» Passage to read
-- Opening Marker --

Spencer v. DMD Management, Inc.

CourtDistrict Court, N.D. Ohio
DecidedJuly 14, 2022
Docket1:21-cv-01698
StatusUnknown

This text of Spencer v. DMD Management, Inc. (Spencer v. DMD Management, Inc.) is published on Counsel Stack Legal Research, covering District Court, N.D. Ohio primary law. Counsel Stack provides free access to over 12 million legal documents including statutes, case law, regulations, and constitutions.

Bluebook
Spencer v. DMD Management, Inc., (N.D. Ohio 2022).

Opinion

UNITED STATES DISTRICT COURT NORTHERN DISTRICT OF OHIO EASTERN DIVISION

ALISA SPENCER, ) CASE NO.1:21CV1698 ) Plaintiff, ) SENIOR JUDGE ) CHRISTOPHER A. BOYKO vs. ) ) DMD MANAGEMENT, INC. D/B/A ) OPINION AND ORDER LEGACY HEALTH SERVICES, ET AL. ) ) Defendants. ) CHRISTOPHER A. BOYKO, SR. J: This matter is before the Court on Plaintiff Alisa Spencer’s Motion for Conditional Certification and Court-Supervised Notice to Potential Opt-In Plaintiffs. (ECF# 32). For the following reasons, the Court grants Spencer’s Motion, Conditionally Certifies the Class but denies her Motion to Approve the Notice. Spencer shall file a revised Notice with the changes ordered by the Court below no later than July 21, 2022. According to her First Amended Complaint, Spencer alleges she is an Ohio resident and State Tested Nursing Aide (“STNA”), employed since 20006 at Defendant DMD Management, Inc.’s Wickliffe skilled nursing facility. She alleges she was not paid the statutory overtime rate of one and one-half times her hourly rate for all hours worked over forty hours in a given week in violation of the Fair Labor Standards Act, 29 U.S.C. § 216(b). She further brings a statutory class action claim for unpaid wages in violation of the Ohio Minimum Fair Wage Standards Act (“OMFWSA”) O.R.C. § 4113.03. Spencer seeks to conditionally certify a collective class defined as:

All present and former State Tested Nursing Aides (“STNAs”) who were employed by Defendants and who worked forty (40) or more hours in any workweek at any time from August 31, 2018 to the present. According to Spencer, Defendants own ten nursing and assisted living facilities in Ohio, with over 2,500 employees. These facilities are: Broadview Multi-Care Center, Cedarwood Plaza, Franklin Plaza, Hillside Plaza, Mapleview Country Villa, Orchard Villa, Parkside Villa, Pleasant Lake Villa, Pleasantview Care Center & Legacy Place Parma and Wickliffe Country Place. Defendants employ STNAs at each of these facilities and have imposed a company-wide policy of deducting thirty minutes from its STNA’s daily hours worked for lunch breaks. However, STNA’s often are unable to take an uninterrupted meal break of thirty minutes due to severe staffing shortages. Although Defendants have

knowledge of this fact, they still deduct thirty minutes from the STNA’s daily work hours in violation of the FLSA. Defendants’ Opposition According to Defendants, Spencer’s Motion fails because she cannot show she is similarly situated to potential opt-in plaintiffs nor can she show Defendants have an FLSA- violating pay policy that requires employees to work without being paid for all hours worked.

-- Closing Marker --

» Study questions
• A. Decide whether each statement agrees with the court opinion above. Answer yes or no for each, and quote the words of the opinion that decide it.
(i) Spencer alleges that she is a State Tested Nursing Aide.
(ii) The Court approved the Notice that Spencer proposed.
(iii) According to Spencer, Defendants own twelve facilities in Ohio.
• B. According to the court opinion above, by what date must Spencer file a revised Notice?
• C. Extend the court opinion above, picking up after its final sentence.

» Record excerpts

-- Opening Marker --

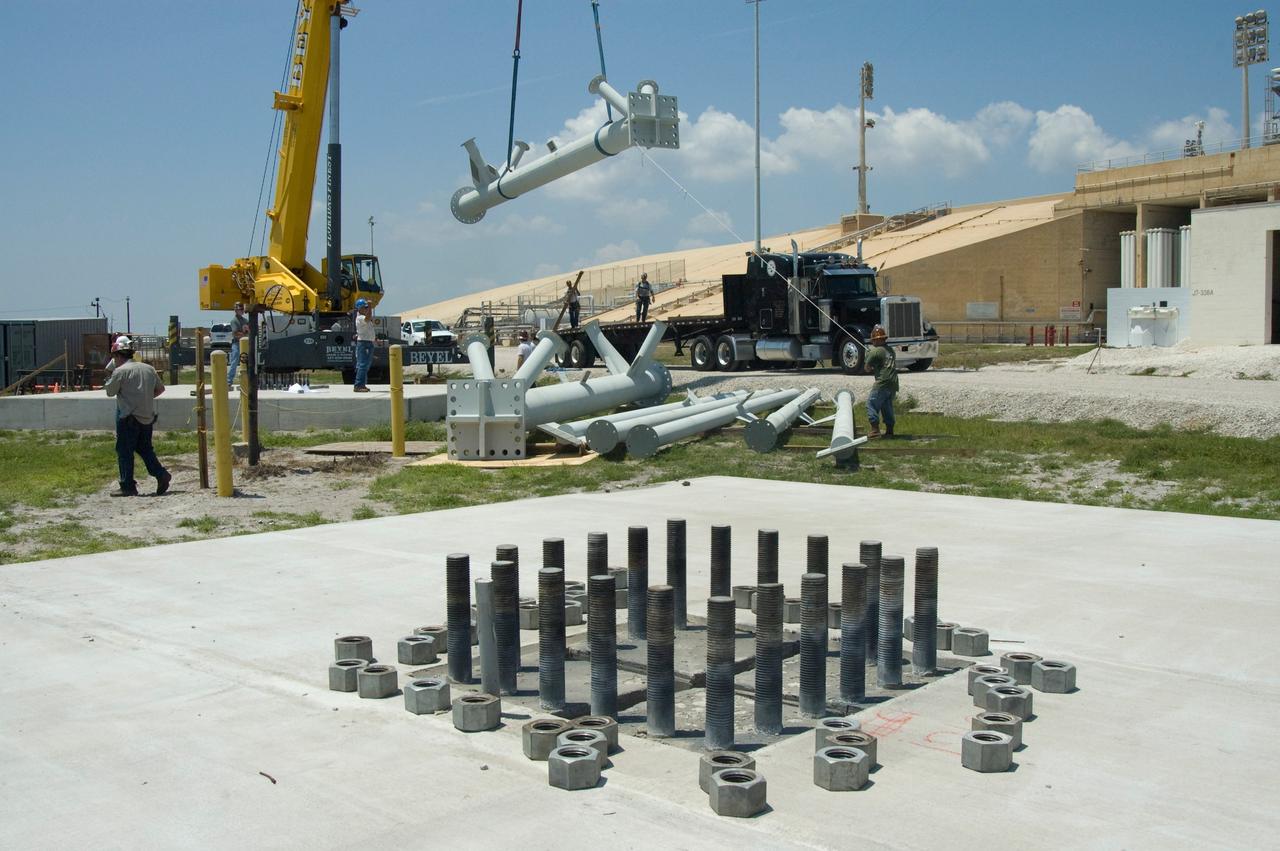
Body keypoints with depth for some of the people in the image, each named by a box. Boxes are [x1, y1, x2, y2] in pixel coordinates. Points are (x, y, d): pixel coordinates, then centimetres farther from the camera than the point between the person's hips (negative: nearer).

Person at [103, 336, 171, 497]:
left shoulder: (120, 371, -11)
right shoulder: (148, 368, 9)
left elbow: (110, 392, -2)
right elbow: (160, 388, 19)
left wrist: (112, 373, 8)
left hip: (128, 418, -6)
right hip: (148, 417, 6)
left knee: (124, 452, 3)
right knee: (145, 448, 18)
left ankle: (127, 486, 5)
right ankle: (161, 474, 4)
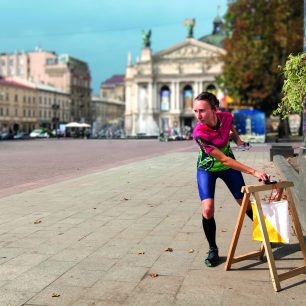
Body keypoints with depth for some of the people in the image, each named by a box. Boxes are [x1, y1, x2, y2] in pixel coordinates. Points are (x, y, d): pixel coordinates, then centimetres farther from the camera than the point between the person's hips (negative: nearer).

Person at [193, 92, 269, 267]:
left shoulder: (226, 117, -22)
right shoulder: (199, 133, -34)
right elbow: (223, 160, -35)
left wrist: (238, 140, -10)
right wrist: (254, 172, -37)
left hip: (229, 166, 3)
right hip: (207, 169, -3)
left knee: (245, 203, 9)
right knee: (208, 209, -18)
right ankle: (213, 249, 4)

-- Closing Marker --
-- Opening Marker --

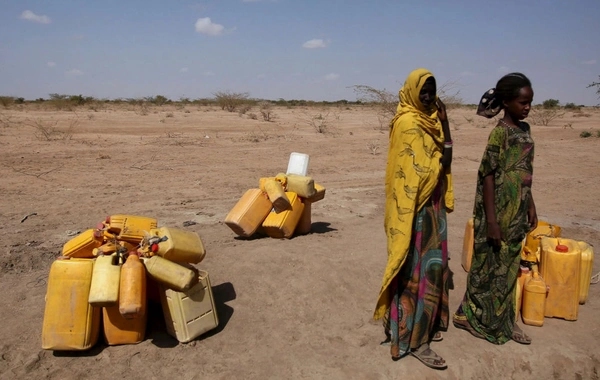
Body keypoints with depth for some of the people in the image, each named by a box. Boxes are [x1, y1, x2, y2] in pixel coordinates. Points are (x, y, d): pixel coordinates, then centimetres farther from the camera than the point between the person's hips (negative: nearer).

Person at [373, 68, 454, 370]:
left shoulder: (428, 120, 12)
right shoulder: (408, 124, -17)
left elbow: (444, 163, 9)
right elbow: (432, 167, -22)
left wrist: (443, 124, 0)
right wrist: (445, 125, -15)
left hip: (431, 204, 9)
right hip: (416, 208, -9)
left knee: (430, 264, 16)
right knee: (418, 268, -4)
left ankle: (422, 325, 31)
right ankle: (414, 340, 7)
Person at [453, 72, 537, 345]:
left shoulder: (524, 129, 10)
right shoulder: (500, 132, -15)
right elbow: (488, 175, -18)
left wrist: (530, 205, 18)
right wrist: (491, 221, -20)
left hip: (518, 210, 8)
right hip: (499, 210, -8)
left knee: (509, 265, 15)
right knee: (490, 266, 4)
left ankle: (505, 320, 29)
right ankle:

-- Closing Marker --

» Outputs for the tasks
• A.
(i) Yes: "Spencer alleges she is an Ohio resident and State Tested Nursing Aide"
(ii) No: "denies her Motion to Approve the Notice"
(iii) No: "Defendants own ten nursing and assisted living facilities in Ohio"

• B. No later than July 21, 2022.

• C.
2 LAW AND ANALYSIS Standard of Review The FLSA requires, among other things, that a qualifying enterprise pay certain employees overtime pay at one and one-half times their regular rate for each hour above 40

worked in a workweek. 29 U.S.C. § 207(a). Sec'y of Lab. v. Timberline S., LLC, 925 F.3d 838, 843 (6th Cir. 2019). An employee may bring an action on behalf of himself and other “similarly situated” employees pursuant to 29 U.S.C. § 216(b). Unlike typical class actions, each employee wishing to join the collective action must affirmatively “opt in” by filing written consent. 29 U.S.C. § 216(b). District courts have the discretion to facilitate notice to potential plaintiffs. Hoffman-La Roche, Inc. v. Sperling, 493 U.S. 165, 169 (1989). Before facilitating notice, courts must determine whether the potential class members are similarly-

situated under Section 216(b) of the FLSA. The Sixth Circuit expressed approval for a two-phase test. Comer v. Wal-Mart Stores, Inc., 454 F.3d 544, 547 (6th Cir. 2006). The first phase takes place at the beginning of discovery when the court has minimal evidence. Id. at 546. In the first phase, courts may grant conditional class certification upon a modest factual showing sufficient to demonstrate that the putative class members were the victims of a single decision, policy or plan. Comer, 454 F.3d at 547; Goldman v. RadioShack Corp., No. 03-0032, 2003 U.S. Dist. LEXIS 7611, at *20 (E.D. Pa. Apr. 16, 2003). Plaintiffs must show that their “position is similar, not

identical, to the positions held by the putative class members.” Id. at 546-47. Plaintiffs must only establish some “factual nexus” between Plaintiffs and the potential class members. Harrison v. McDonald’s Corp., 411 F. Supp. 2d 862, 868 (S.D. Ohio 2005) (citing Jackson v. 3 New York Tel. Co., 163 F.R.D. 429, 432 (S.D.N.Y. 1995)). The second phase occurs once “all of the opt-in forms have been received and discovery has concluded.” Comer, 454 F.3d at 546. During the second phase, courts have discretion to make a more thorough finding regarding the “similarly situated” requirement.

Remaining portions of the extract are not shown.